Note unless ingestion is paused during this time, this can easily lead to `too many parts` errors.

Merges can be resumed via [`SYSTEM START MERGES`](https://clickhouse.com/docs/en/sql-reference/statements/system/#start-merges) statement.

### Important settings

Merges have many relevant settings associated to be cognizant about:

-   [`parts_to_throw_insert`](https://clickhouse.com/docs/en/operations/settings/merge-tree-settings/#parts-to-throw-insert) controls when ClickHouse starts when parts count gets high.
-   [max\_bytes\_to\_merge\_at\_max\_space\_in\_pool](https://clickhouse.com/docs/en/operations/settings/merge-tree-settings/#max-bytes-to-merge-at-max-space-in-pool) controls maximum part size
-   [`background_pool_size`](https://clickhouse.com/docs/en/operations/server-configuration-parameters/settings/#background_pool_size) (and related) server settings control how many merges are executed in parallel
-   Undocumented `max_replicated_mutations_in_queue` and `max_replicated_merges_in_queue` settings control how many merges are processed at once

## Simple schema changes

As in any other database, schema changes are done via [`ALTER TABLE`](https://clickhouse.com/docs/en/sql-reference/statements/alter/) statements.
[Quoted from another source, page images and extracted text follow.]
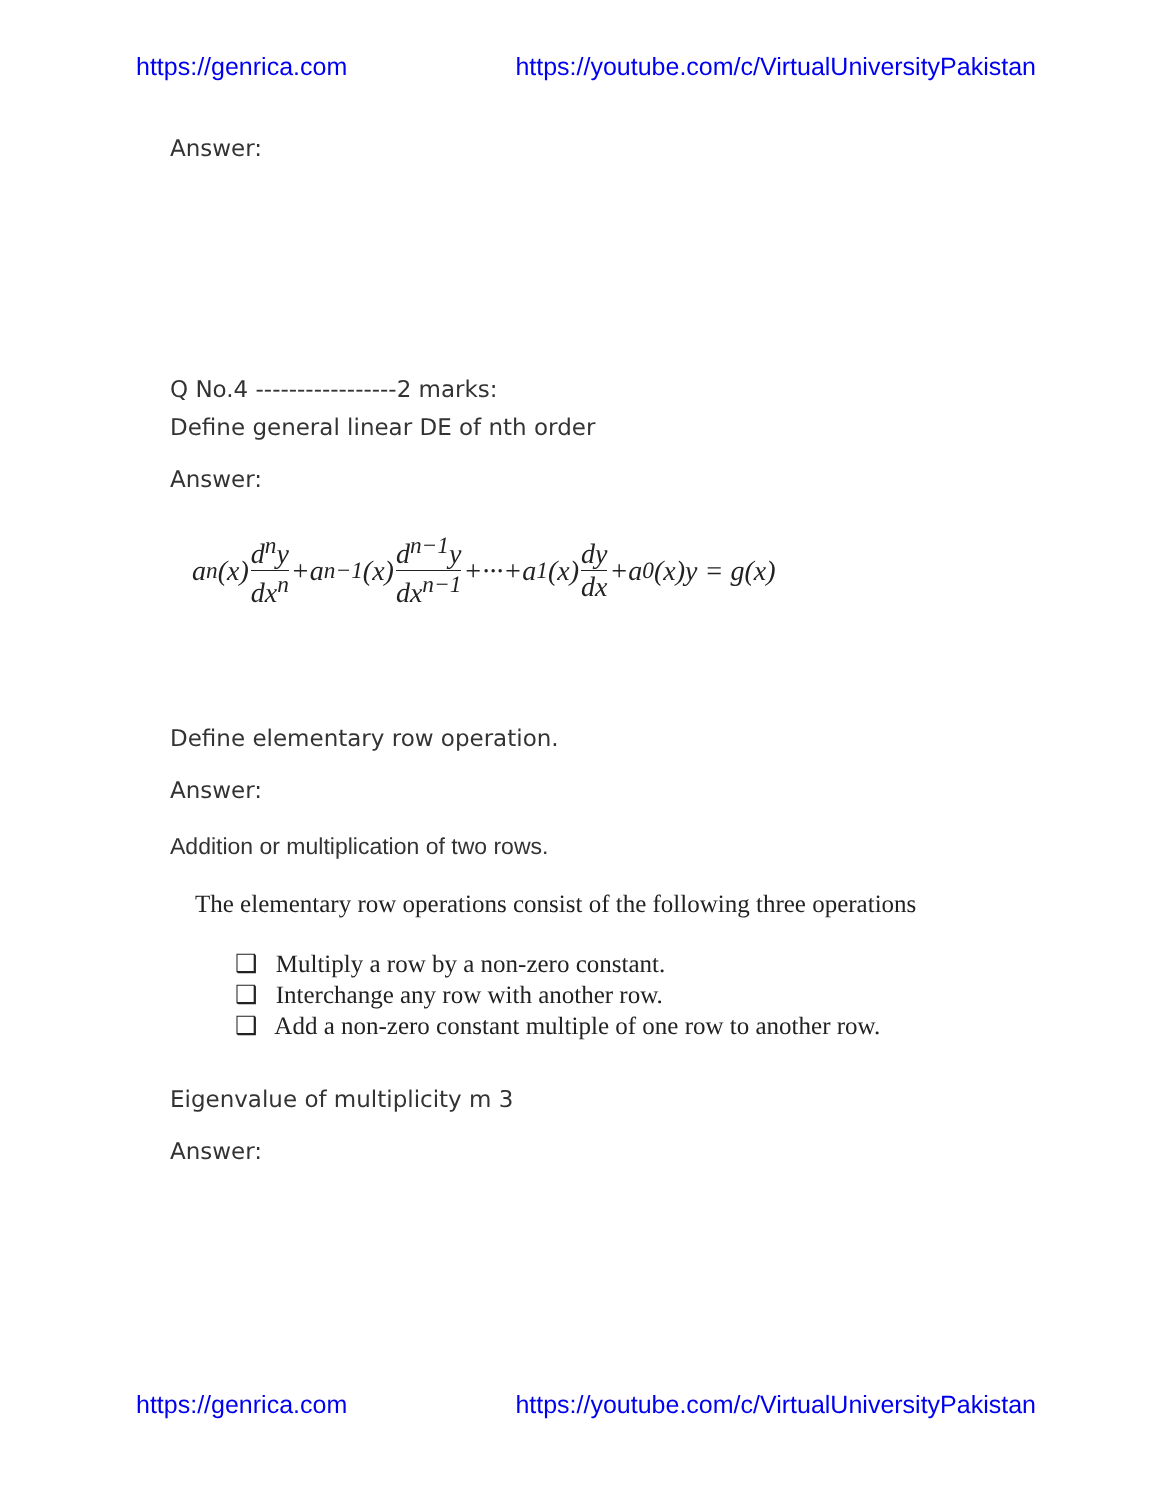https://genrica.com https://youtube.com/c/VirtualUniversityPakistan
Answer:
Q No.4 -----------------2 marks:
Define general linear DE of nth order
Answer:
a<sub>n</sub>(x) d<sup>n</sup>y dx<sup>n</sup> +a<sub>n−1</sub>(x) d<sup>n−1</sup>y dx<sup>n−1</sup> +···+a<sub>1</sub>(x) dy dx +a<sub>0</sub>(x)y = g(x)
Define elementary row operation.
Answer:
Addition or multiplication of two rows.
The elementary row operations consist of the following three operations
❑ Multiply a row by a non-zero constant.
❑ Interchange any row with another row.
❑ Add a non-zero constant multiple of one row to another row.
Eigenvalue of multiplicity m 3
Answer:
https://genrica.com https://youtube.com/c/VirtualUniversityPakistan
One area where ClickHouse differs from other databases is that schema changes are generally lazy and apply to only new data or merged parts. This applies to:

-   Adding or removing columns, changing default values
-   Changing compression of columns
-   Updating table settings

You can generally force these changes onto old data by forcing data to be merged via [`OPTIMIZE TABLE FINAL`](https://clickhouse.com/docs/en/sql-reference/statements/optimize/) statement, but this can be expensive.

## TTLs

[ClickHouse TTLs](https://clickhouse.com/docs/en/sql-reference/statements/alter/ttl/) allow dropping old rows or columns after expiry.

It's suggested to set up your table to partition by timestamp as well, so old files can be dropped completely instead of needing to be rewritten as a result of TTL.

## Tricky schema changes

Some schema changes are deceptively hard and frequently requires rewriting the whole table or re-creating the tables.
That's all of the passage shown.